# EXCERPT PROVIDED:
++++

While some historians are hesitant to accept the title of "women's historian," others have taken on the title willingly. Those who have accepted the title tend to place a large emphasis on the study of the welfare state in relation to feminist history and the role that gender has played as an organizational factor of the state. The focus of feminist historians has also drifted to Democratic Party policy and the realm of policy, including pay-equity, which is a part of both social and political history.

Impact
Despite its relatively short life, gender history (and its forerunner women's history) has had a rather significant effect on the general study of history. Since the 1960s, when the initially small field first achieved a measure of acceptance, it has gone through a number of different phases, each with its own challenges and outcomes, but always making an impact of some kind on the historical discipline. Although some of the changes to the study of history have been quite obvious, such as increased numbers of books on famous women or simply the admission of greater numbers of women into the historical profession, other influences are more subtle, even though they may be more politically groundbreaking in the end. By 1970, gender historians turned to documenting ordinary women's expectations, aspirations and status. In the 80s with the rise of the feminist movement, the focus shifted to uncovering women' oppression and discrimination. Nowadays, gender history is more about charting female agency and recognizing female achievements in several fields that were usually dominated by men.

Within the profession
According to historian Joan Scott, conflict occurred between Women's History historians and other historians in a number of ways. In the American Historical Association, when feminists argued that female historians were treated unequally within the field and underrepresented in the association, they were essentially leveling charges of historical negligence by traditional historians. Notions of professionalism were not rejected outright, but they were accused of being biased.

Supplementary history
According to Scott, the construction of Women's History as "supplementary" to the rest of history had a similar effect. At first glance, a supplement simply adds information which has been missing from the greater story, but as Scott points out, it also questions why the information was left out in the first place. Whenever it is noticed that a woman found to be missing from written history, Women's History first describes her role, second, examines which mechanisms allowed her role to be omitted, and third, asks to what other information these mechanisms were blind.

Gender theory
Finally, the advent of gender theory once again challenged commonly held ideas of the discipline, including those scholars studying Women's History. Post-modern criticism of essentialising socially constructed groups, be they gender groups or otherwise, pointed out the weaknesses in various sorts of history. In the past, historians have attempted to describe the shared experience of large numbers of people, as though these people and their experiences were homogeneous and uniform. Women have multiple identities, influenced by any number of factors including race and class, and any examination of history which conflates their experiences, fails to provide an accurate picture.

++++

[Stored entries]
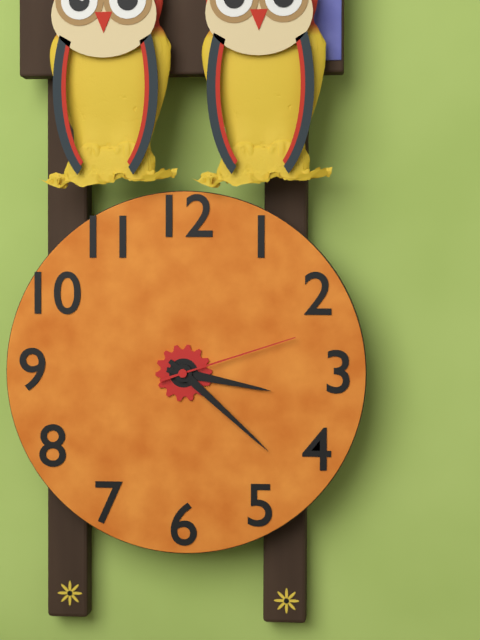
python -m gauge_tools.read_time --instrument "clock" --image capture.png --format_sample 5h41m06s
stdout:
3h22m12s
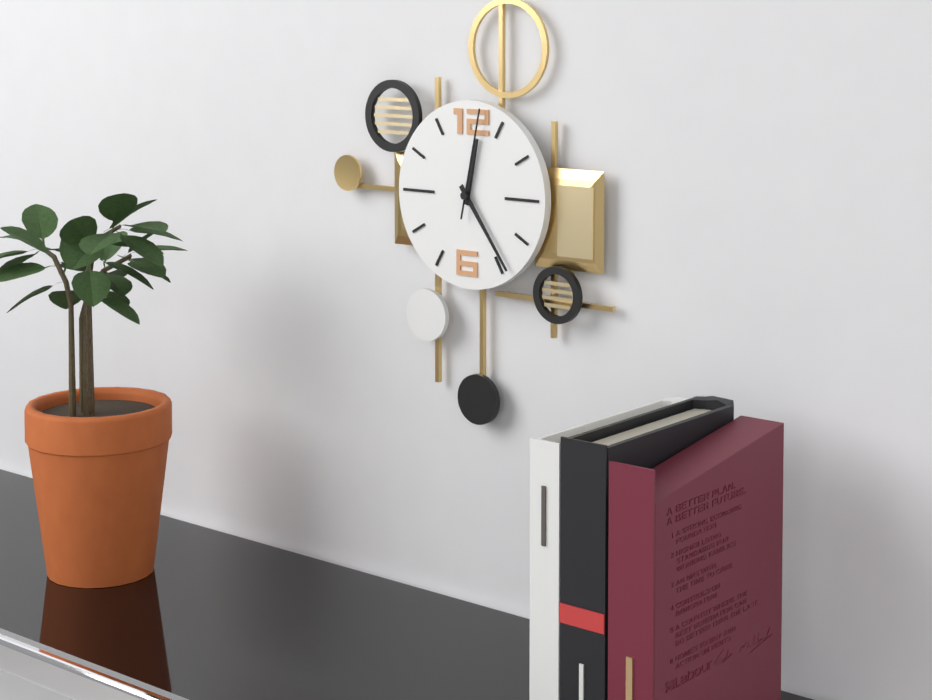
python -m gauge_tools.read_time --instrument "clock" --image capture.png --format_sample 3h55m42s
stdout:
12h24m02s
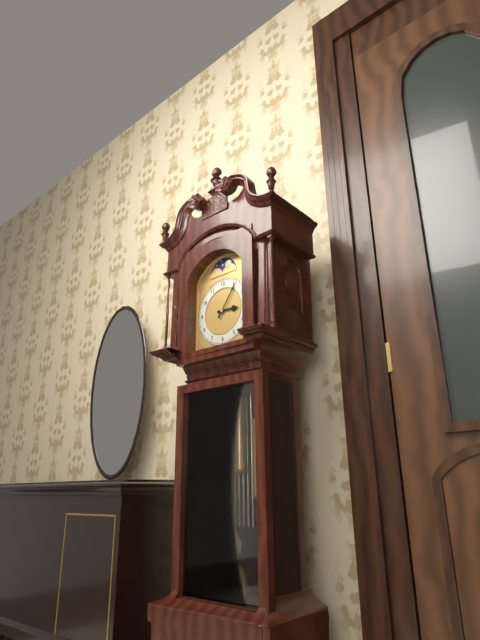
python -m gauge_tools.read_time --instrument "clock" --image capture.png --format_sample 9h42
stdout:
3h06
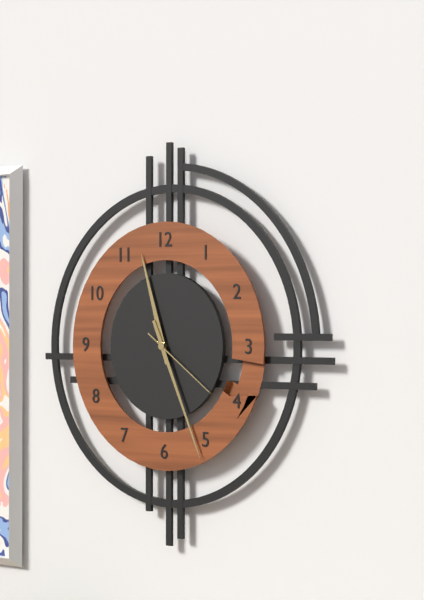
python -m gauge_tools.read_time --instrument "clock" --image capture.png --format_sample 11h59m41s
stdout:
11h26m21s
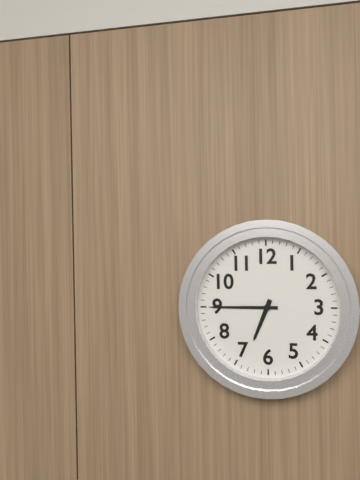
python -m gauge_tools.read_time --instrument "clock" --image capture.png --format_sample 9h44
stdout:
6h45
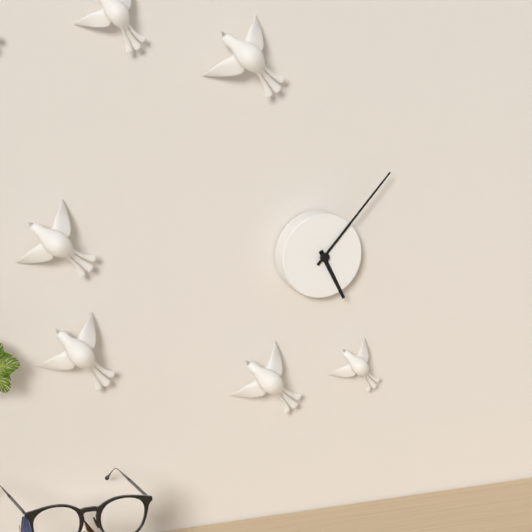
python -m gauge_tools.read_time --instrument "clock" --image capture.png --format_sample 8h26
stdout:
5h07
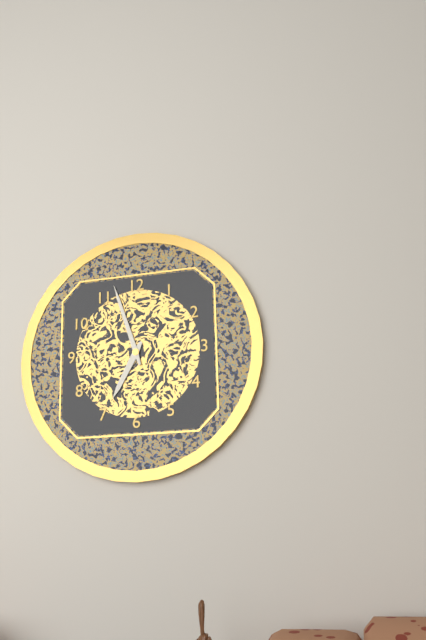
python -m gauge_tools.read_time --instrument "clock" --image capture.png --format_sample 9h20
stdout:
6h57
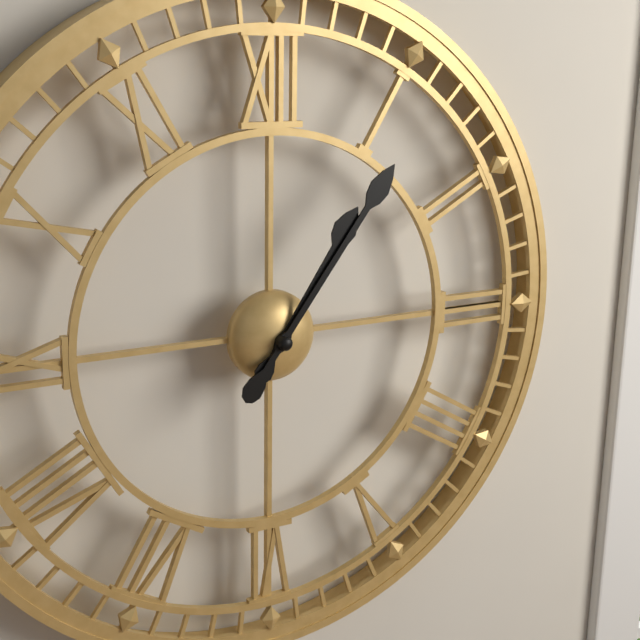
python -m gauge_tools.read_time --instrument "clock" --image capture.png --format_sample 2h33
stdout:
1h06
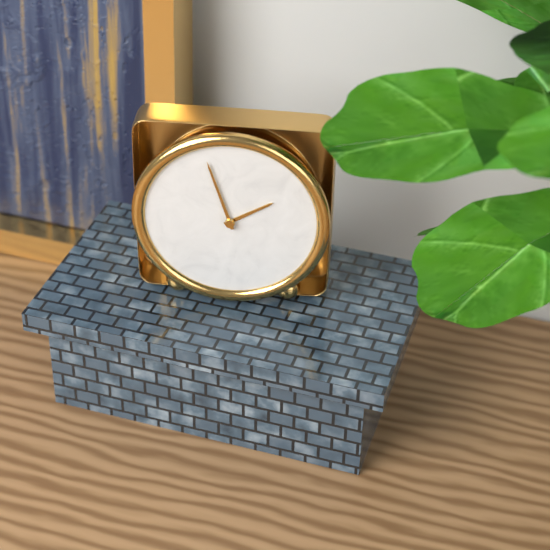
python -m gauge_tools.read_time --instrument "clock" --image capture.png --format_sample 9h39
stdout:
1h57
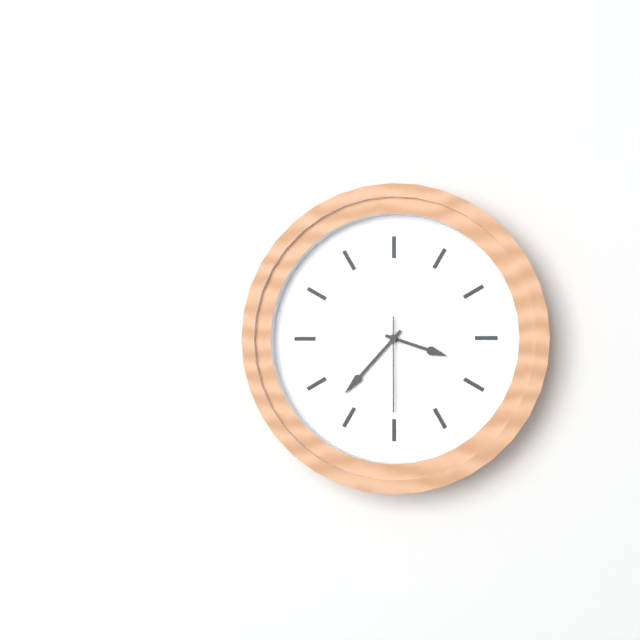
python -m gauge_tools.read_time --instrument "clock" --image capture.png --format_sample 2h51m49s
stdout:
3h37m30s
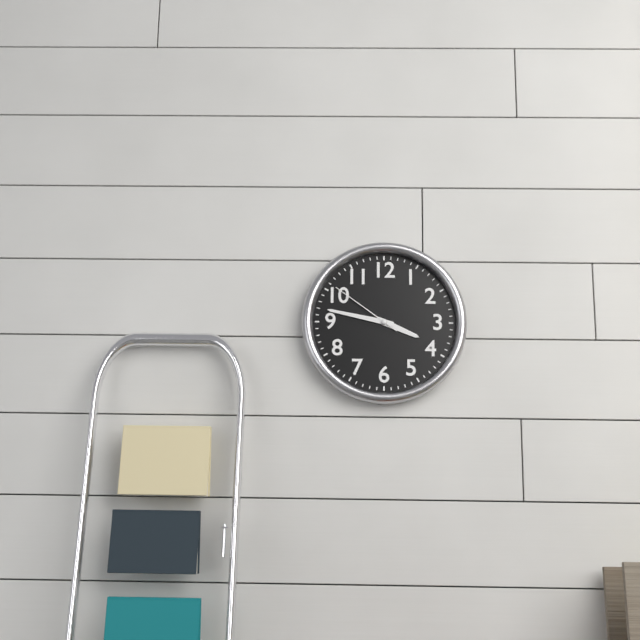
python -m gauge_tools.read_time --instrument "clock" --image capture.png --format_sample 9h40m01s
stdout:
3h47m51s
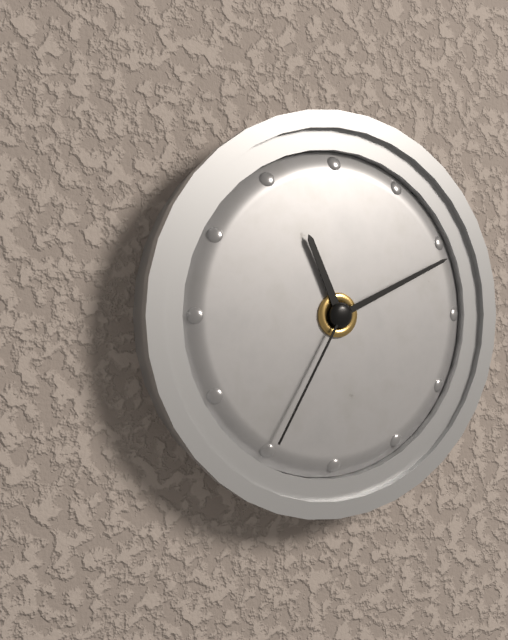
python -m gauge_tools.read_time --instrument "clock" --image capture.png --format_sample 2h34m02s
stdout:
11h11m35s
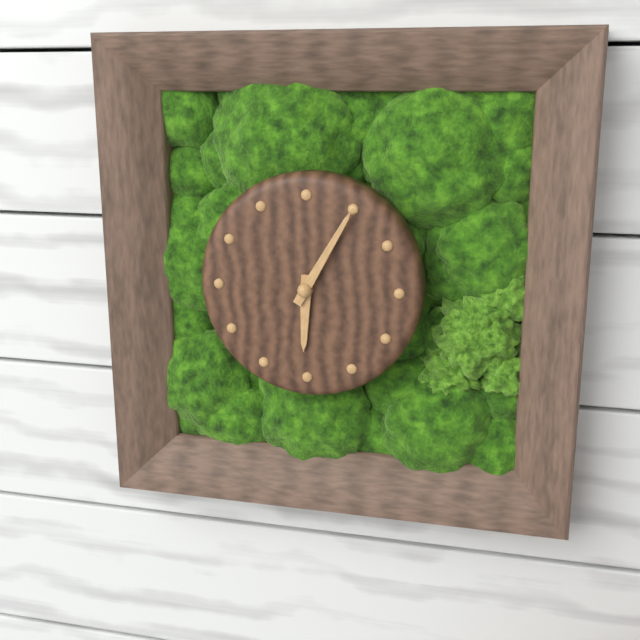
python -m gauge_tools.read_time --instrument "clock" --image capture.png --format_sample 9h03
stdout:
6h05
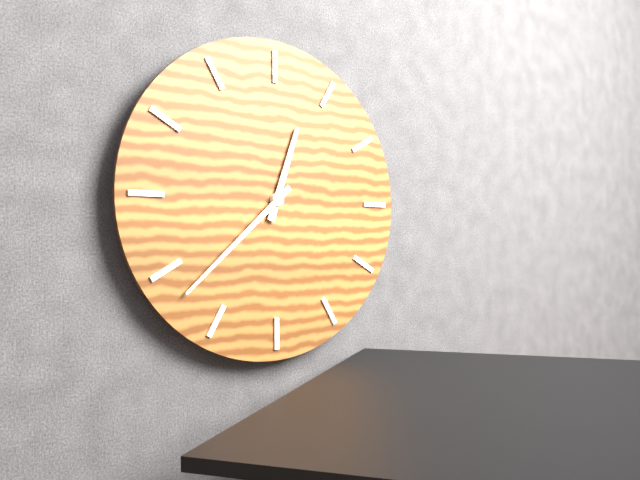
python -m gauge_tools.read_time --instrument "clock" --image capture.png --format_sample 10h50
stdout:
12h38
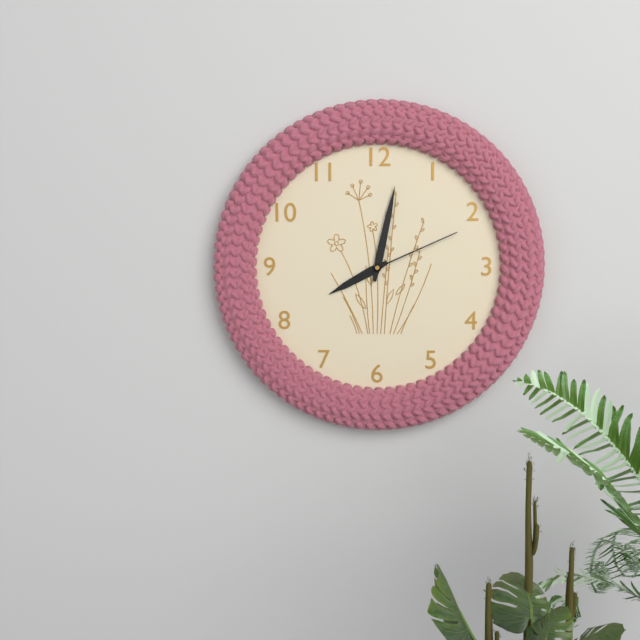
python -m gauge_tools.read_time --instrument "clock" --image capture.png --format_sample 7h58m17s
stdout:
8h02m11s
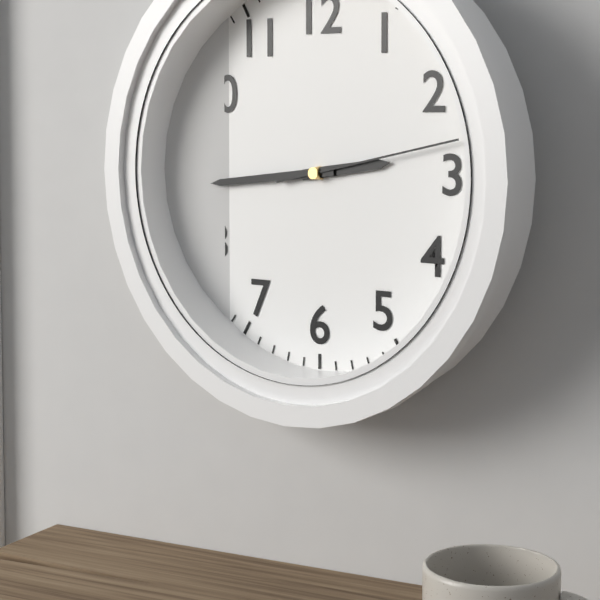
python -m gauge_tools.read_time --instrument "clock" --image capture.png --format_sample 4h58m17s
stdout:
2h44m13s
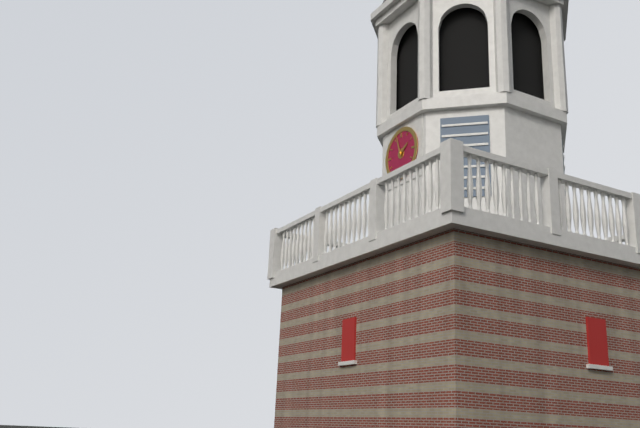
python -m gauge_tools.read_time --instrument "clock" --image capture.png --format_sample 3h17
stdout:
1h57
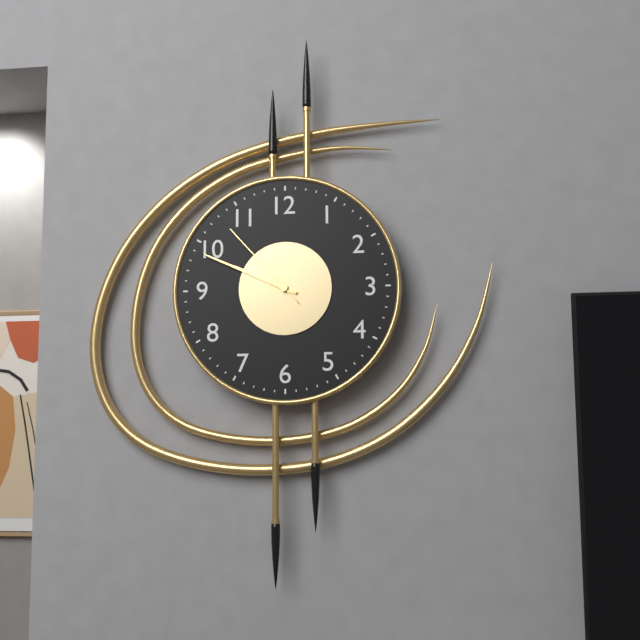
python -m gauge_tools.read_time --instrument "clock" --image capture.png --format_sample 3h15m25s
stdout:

++++

# WHAT YOU HAVE TO DO:
Write out the gender history passage verbatim, everything from "Supplementary history" down to "mechanisms were blind.". The records have no role in this work.

# ANSWER TO THIS EXERCISE:
Supplementary history
According to Scott, the construction of Women's History as "supplementary" to the rest of history had a similar effect. At first glance, a supplement simply adds information which has been missing from the greater story, but as Scott points out, it also questions why the information was left out in the first place. Whenever it is noticed that a woman found to be missing from written history, Women's History first describes her role, second, examines which mechanisms allowed her role to be omitted, and third, asks to what other information these mechanisms were blind.